The Professor who speaks from the heart
Angelos Chaniotis is a Greek historian and classics scholar, known for original and wide-ranging research in the cultural, religious, legal and economic history of the Hellenistic period and the Roman East.
He was born in Athens on November 8, 1959, he graduated from College of Athens, where he also became acquainted with the world of knowledge and books, spending many hours at the huge library of his school. After finishing school, he continued his studies at the University of Athens, at the Department of History and Archeology. Later he studied at the University of Heidelberg, where he got his Ph.D. of Ancient History in 1984 and a lecturer in 1992.
He was Professor of Ancient History at the Universities of New York and Heidelberg, where he served and Vice-Rector and Partner of All Souls College, Oxford. Since 2010 he is the Chair of Ancient History and Classical Studies at the Institute of Higher Studies in Princeton.
Angelos Chaniotis grew up in a family of cultured people, “My parents, while they had no university education, were cultured people. I remember my father coming home every afternoon with a new book. My mother, again, liked to take me and my brother to the museums, exhibitions and the Park of Areos and explain things and stories to us about the heroes of ’21, “he said in an interview.

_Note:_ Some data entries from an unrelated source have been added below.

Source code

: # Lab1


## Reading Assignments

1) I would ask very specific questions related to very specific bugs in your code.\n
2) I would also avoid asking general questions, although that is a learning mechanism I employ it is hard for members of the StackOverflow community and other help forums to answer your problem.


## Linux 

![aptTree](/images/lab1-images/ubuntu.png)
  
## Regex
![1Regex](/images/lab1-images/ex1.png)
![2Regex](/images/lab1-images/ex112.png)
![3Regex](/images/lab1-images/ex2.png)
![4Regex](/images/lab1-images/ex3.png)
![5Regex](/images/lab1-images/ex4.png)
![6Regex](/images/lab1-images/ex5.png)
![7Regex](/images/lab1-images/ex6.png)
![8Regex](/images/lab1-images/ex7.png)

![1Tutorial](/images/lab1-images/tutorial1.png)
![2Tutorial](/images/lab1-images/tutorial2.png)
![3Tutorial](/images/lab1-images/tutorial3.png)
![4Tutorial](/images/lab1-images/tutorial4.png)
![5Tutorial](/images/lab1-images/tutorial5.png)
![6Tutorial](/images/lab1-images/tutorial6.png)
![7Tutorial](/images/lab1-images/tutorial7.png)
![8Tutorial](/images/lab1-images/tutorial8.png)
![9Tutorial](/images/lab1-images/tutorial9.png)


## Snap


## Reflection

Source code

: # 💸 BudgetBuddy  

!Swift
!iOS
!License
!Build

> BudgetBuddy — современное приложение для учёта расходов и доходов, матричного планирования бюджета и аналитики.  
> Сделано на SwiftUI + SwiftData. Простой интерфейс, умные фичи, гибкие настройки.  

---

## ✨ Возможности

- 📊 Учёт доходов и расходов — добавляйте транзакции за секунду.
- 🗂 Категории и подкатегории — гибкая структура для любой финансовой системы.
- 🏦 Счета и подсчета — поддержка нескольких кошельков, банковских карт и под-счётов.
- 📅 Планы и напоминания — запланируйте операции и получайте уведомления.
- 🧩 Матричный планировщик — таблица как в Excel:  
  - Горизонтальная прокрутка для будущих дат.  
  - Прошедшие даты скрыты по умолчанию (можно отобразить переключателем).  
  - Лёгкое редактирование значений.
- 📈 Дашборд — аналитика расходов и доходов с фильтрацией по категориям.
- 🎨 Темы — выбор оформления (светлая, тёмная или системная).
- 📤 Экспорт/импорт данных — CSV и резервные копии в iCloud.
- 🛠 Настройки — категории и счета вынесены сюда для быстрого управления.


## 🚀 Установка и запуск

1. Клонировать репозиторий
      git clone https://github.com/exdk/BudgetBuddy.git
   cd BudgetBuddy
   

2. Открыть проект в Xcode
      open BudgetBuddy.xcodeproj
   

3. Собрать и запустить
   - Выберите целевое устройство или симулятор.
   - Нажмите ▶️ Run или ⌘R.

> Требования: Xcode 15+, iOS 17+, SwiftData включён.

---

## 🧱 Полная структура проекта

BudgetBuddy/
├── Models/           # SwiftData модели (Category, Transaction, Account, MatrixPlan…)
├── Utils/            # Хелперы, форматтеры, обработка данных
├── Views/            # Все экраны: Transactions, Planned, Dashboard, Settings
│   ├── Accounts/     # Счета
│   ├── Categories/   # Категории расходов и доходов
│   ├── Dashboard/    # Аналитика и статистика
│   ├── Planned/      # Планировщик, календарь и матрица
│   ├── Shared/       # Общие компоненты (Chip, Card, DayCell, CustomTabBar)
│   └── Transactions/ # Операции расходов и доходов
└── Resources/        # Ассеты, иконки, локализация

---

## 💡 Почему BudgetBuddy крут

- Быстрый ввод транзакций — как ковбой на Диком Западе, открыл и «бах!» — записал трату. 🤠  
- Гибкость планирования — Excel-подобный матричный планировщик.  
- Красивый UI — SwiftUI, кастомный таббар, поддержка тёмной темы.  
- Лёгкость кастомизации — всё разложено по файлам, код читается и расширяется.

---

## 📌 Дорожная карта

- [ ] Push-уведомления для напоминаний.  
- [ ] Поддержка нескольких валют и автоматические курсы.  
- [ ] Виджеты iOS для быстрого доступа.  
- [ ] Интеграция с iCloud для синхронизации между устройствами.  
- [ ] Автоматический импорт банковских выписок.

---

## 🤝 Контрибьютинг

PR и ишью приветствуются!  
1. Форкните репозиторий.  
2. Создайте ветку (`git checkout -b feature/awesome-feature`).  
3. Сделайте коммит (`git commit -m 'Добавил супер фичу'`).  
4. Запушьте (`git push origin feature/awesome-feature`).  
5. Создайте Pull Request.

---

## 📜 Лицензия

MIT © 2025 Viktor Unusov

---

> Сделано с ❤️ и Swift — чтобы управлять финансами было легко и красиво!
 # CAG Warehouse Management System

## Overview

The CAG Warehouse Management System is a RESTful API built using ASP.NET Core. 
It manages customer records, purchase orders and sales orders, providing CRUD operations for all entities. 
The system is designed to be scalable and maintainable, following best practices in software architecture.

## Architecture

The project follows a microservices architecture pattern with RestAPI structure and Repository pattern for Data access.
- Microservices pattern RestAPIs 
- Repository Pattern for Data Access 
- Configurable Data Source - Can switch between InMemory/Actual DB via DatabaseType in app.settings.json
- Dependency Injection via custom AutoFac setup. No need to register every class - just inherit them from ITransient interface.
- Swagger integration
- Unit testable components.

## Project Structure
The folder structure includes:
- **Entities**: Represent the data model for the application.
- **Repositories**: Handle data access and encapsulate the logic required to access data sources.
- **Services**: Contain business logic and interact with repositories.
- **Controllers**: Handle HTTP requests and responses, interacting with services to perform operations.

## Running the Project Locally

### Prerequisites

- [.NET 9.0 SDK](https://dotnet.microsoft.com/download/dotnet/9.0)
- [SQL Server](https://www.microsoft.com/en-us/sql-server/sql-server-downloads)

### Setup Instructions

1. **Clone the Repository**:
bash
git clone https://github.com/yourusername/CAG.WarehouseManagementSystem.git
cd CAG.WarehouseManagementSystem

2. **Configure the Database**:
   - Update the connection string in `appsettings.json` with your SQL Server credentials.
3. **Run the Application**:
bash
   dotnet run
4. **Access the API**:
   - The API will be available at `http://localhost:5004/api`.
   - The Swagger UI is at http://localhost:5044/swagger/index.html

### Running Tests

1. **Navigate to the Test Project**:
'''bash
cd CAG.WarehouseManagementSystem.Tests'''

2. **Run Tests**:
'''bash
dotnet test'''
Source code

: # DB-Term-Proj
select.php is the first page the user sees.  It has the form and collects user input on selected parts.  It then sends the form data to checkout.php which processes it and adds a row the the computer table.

During the years of Greek junta, he discovered another world through some hidden newspapers in poufs, “The period of junta was a period where the facts were distorted. In our house we had some poufs that my mother filled with newspapers. So every few years, my brother and I changed them. Once we emptied them, we found newspapers of 1965. We discovered another sight of Greece, where there were demonstrations, there was a Parliament and there were political confrontations. It was, in a way, an eye opener and a surprise for a little kid, like I was then. That’s why, as a historian, I’m always interested in stories, not history.
His research interests include the history of Crete and the Greek inscription. In 1991 he was honored with the Nikos Svoronou Award, in 1997 with the Teaching Award of New York University, in 2010 with the State Prize for Literature in the essay category, in 2013 with the Cross of the Commander of the Order of the Phoenix by the Greek government, 2014 with the Humboldt Foundation Research Award.
From 1998 until today he has published twenty volumes of Supplementum Epigraphicum Graecum, the most authoritative epigraphic magazine in the world, while at the same time directing four series of archaeological monographs in Germany, the Netherlands, Belgium and Greece. In 2017, he created an exhibition, “A world of emotions”, where he became well-known to the public in Greece. The exhibition was presented at the Onassis Cultural Center in New York and the Acropolis Museum, with great success.
His work has 6 monographs, 9 collective volumes and over 200 articles. Angelos Chaniotis has mainly contributed to the research of Greek society and culture during the Hellenistic and Imperial eras by studying issues related to historical memory, the creation of identities, the social dimensions of religion, theatricality in public life, emotion, war and the importance of archaeological science in today’s world.
The multi-faceted professor has participated in excavations in Kalapodi, Fthiotida and Crete (Archanes, Ideo Cave, Zominthos) and is a collaborator of excavations at New York University in the ancient city of Aphrodisia in Asia Minor. articles.
Mr. Haniotis, when asked by the team of ellines.com about “What does Greece mean to you”, clearly answers: “Greece is a set of cultural traditions, it is a matter of language, this is perhaps the element that I miss the most. abroad”.